Após a graduação, Fannie sabia que queria criar as suas próprias obras. Em vez de passar tempo a ajudar outros a completar as suas obras, pensou em regressar a Macau onde os seus problemas de vida seriam mais fáceis de resolver. Por um lado, podia empenhar-se no trabalho criativo e, por outro lado, era também uma forma de acumular energia para a criação de obras de arte, a fim de conseguir, de futuro, mais oportunidades fora de Macau. Quando se trata do espaço de desenvolvimento em Macau, refere: “Macau é muito pequeno e existe um número reduzido de artistas, por isso é difícil criar uma atmosfera onde o desenvolvimento artístico seja visível para o público.” Então, a industrialização das artes visuais é uma saída viável? A sua resposta é: “Penso que a arte e a indústria são duas coisas diferentes. Podem ajudar-se/completar-se mutuamente, mas não se podem substituir, pois a arte e as indústrias criativas são duas ideias distintas”.


O efeito de rotulagem como “artista/curadora mulher”
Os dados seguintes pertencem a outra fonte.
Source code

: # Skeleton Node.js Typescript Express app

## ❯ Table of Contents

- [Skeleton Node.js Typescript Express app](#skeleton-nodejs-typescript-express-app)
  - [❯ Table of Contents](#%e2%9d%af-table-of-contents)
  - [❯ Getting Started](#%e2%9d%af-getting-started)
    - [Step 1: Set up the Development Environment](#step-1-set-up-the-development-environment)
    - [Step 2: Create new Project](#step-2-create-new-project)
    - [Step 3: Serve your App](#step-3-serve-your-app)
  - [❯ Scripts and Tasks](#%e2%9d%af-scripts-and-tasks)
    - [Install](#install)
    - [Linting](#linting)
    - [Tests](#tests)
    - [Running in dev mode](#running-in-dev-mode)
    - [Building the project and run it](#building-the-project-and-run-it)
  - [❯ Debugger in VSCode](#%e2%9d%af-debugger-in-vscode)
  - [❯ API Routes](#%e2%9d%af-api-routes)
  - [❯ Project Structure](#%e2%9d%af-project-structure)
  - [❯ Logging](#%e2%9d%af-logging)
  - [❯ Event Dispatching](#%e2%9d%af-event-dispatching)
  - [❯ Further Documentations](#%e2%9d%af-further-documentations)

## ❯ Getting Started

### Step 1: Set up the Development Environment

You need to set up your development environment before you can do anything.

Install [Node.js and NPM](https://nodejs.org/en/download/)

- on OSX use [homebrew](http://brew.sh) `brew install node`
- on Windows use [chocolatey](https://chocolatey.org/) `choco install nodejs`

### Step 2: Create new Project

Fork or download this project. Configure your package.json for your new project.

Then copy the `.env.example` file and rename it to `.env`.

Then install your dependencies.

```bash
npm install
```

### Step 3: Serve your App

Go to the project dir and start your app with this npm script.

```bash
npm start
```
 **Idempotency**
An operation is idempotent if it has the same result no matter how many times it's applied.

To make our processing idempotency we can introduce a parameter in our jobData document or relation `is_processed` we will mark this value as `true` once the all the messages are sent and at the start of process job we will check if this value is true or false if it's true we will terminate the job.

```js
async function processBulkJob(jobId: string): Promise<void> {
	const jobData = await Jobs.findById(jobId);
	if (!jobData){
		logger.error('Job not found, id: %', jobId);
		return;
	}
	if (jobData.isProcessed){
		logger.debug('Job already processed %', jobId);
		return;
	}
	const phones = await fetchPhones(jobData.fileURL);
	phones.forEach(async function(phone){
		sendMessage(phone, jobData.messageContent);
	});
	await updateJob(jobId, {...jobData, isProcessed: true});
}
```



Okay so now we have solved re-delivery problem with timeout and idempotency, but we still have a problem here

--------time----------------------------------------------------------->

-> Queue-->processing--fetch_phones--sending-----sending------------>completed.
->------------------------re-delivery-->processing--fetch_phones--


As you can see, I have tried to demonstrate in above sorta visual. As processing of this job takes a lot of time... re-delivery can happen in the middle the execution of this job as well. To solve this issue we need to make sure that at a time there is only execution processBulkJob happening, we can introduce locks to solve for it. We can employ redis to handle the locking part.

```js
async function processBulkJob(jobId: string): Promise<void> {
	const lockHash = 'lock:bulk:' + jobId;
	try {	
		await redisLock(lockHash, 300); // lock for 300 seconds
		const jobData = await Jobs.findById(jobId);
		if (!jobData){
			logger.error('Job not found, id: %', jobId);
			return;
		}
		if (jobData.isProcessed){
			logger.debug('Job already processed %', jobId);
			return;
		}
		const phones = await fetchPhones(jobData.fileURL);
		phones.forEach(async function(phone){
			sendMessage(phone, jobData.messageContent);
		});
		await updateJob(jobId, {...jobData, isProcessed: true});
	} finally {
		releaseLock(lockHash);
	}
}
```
Ao ser rotulada como “artista feminina”, Fannie admite que não gosta do rótulo. “Não me rotularia como artista feminina porque é inapropriado, é como colocar as mulheres em oposição aos homens, e isso não é verdade.” Acredita que os temas do trabalho de artistas masculinos e femininos podem sobrepor-se, mas o foco é diferente, e isto está mais directamente relacionado com os interesses dos próprios artistas do que com o género. “Se as artistas femininas estão a fazer os trabalhos com os temas mais relacionados com mãe/filhos, há também trabalhos delas com os temas de pais e filhos, que descrevem as fases da vida, mas não a questão do género, porque os trabalhos dos artistas são criados a partir da sua própria vida.”, salienta. Tendo participado na “Mulheres Artistas - 2ª Bienal Internacional de Macau”, espera também utilizar este rótulo para tocar em temas relacionados com as mulheres, tais como o que as cuidadoras enfrentam na pandemia, ou os problemas reais enfrentados pelas mulheres idosas, em vez de apenas utilizar esta plataforma para mostrar os seus trabalhos.


Admite que, como artista, é por vezes impotente, pelo que espera que o seu outro papel como “curadora” ajude a mudar a percepção estereotipada de arte e a trazer vários assuntos sociais aos olhos do público. “Um curador está mais próximo da sociedade, funcionando como uma ponte entre o público e a arte e tentando tornar a arte mais relevante para a sociedade.” Como tirar o máximo partido dos muitos papéis enquanto artista? A solução não tem nada a ver com o género, tem sim a ver com a sociedade, e com a maneira como os seus pensamentos serão apresentados através de acções e trabalhos.